#### [Objective]
Can you recast every line of the data below as a numbered list, leaving out any blank lines?

Dataset items:
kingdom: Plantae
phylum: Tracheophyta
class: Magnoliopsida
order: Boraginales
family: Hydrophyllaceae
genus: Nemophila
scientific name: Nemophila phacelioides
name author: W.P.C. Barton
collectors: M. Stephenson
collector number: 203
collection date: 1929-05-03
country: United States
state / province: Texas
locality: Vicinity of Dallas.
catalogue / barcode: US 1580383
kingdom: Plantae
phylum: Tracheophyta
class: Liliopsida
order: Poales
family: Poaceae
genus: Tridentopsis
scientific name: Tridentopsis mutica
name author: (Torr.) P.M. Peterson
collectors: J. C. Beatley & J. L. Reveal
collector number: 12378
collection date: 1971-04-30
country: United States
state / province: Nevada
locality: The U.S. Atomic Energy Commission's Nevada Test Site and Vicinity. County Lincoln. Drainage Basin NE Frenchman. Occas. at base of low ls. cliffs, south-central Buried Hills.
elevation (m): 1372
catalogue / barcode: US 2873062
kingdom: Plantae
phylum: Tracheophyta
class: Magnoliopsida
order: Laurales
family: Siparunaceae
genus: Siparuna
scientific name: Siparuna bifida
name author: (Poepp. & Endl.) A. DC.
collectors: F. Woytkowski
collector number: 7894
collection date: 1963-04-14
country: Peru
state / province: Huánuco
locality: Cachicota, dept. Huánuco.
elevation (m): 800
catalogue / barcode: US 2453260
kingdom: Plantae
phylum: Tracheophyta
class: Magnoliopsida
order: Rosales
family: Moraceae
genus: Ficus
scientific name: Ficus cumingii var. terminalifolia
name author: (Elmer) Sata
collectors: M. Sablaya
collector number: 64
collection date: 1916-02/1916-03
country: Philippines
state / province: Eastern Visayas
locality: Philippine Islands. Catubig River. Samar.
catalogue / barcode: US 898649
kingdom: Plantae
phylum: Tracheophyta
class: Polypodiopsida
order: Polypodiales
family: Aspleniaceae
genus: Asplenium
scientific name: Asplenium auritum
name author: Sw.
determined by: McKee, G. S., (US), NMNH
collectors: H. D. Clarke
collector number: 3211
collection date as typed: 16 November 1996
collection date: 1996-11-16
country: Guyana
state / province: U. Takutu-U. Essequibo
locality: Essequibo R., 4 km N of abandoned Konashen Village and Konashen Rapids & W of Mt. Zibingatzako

#### [Solution below]
1. kingdom: Plantae
2. phylum: Tracheophyta
3. class: Magnoliopsida
4. order: Boraginales
5. family: Hydrophyllaceae
6. genus: Nemophila
7. scientific name: Nemophila phacelioides
8. name author: W.P.C. Barton
9. collectors: M. Stephenson
10. collector number: 203
11. collection date: 1929-05-03
12. country: United States
13. state / province: Texas
14. locality: Vicinity of Dallas.
15. catalogue / barcode: US 1580383
16. kingdom: Plantae
17. phylum: Tracheophyta
18. class: Liliopsida
19. order: Poales
20. family: Poaceae
21. genus: Tridentopsis
22. scientific name: Tridentopsis mutica
23. name author: (Torr.) P.M. Peterson
24. collectors: J. C. Beatley & J. L. Reveal
25. collector number: 12378
26. collection date: 1971-04-30
27. country: United States
28. state / province: Nevada
29. locality: The U.S. Atomic Energy Commission's Nevada Test Site and Vicinity. County Lincoln. Drainage Basin NE Frenchman. Occas. at base of low ls. cliffs, south-central Buried Hills.
30. elevation (m): 1372
31. catalogue / barcode: US 2873062
32. kingdom: Plantae
33. phylum: Tracheophyta
34. class: Magnoliopsida
35. order: Laurales
36. family: Siparunaceae
37. genus: Siparuna
38. scientific name: Siparuna bifida
39. name author: (Poepp. & Endl.) A. DC.
40. collectors: F. Woytkowski
41. collector number: 7894
42. collection date: 1963-04-14
43. country: Peru
44. state / province: Huánuco
45. locality: Cachicota, dept. Huánuco.
46. elevation (m): 800
47. catalogue / barcode: US 2453260
48. kingdom: Plantae
49. phylum: Tracheophyta
50. class: Magnoliopsida
51. order: Rosales
52. family: Moraceae
53. genus: Ficus
54. scientific name: Ficus cumingii var. terminalifolia
55. name author: (Elmer) Sata
56. collectors: M. Sablaya
57. collector number: 64
58. collection date: 1916-02/1916-03
59. country: Philippines
60. state / province: Eastern Visayas
61. locality: Philippine Islands. Catubig River. Samar.
62. catalogue / barcode: US 898649
63. kingdom: Plantae
64. phylum: Tracheophyta
65. class: Polypodiopsida
66. order: Polypodiales
67. family: Aspleniaceae
68. genus: Asplenium
69. scientific name: Asplenium auritum
70. name author: Sw.
71. determined by: McKee, G. S., (US), NMNH
72. collectors: H. D. Clarke
73. collector number: 3211
74. collection date as typed: 16 November 1996
75. collection date: 1996-11-16
76. country: Guyana
77. state / province: U. Takutu-U. Essequibo
78. locality: Essequibo R., 4 km N of abandoned Konashen Village and Konashen Rapids & W of Mt. Zibingatzako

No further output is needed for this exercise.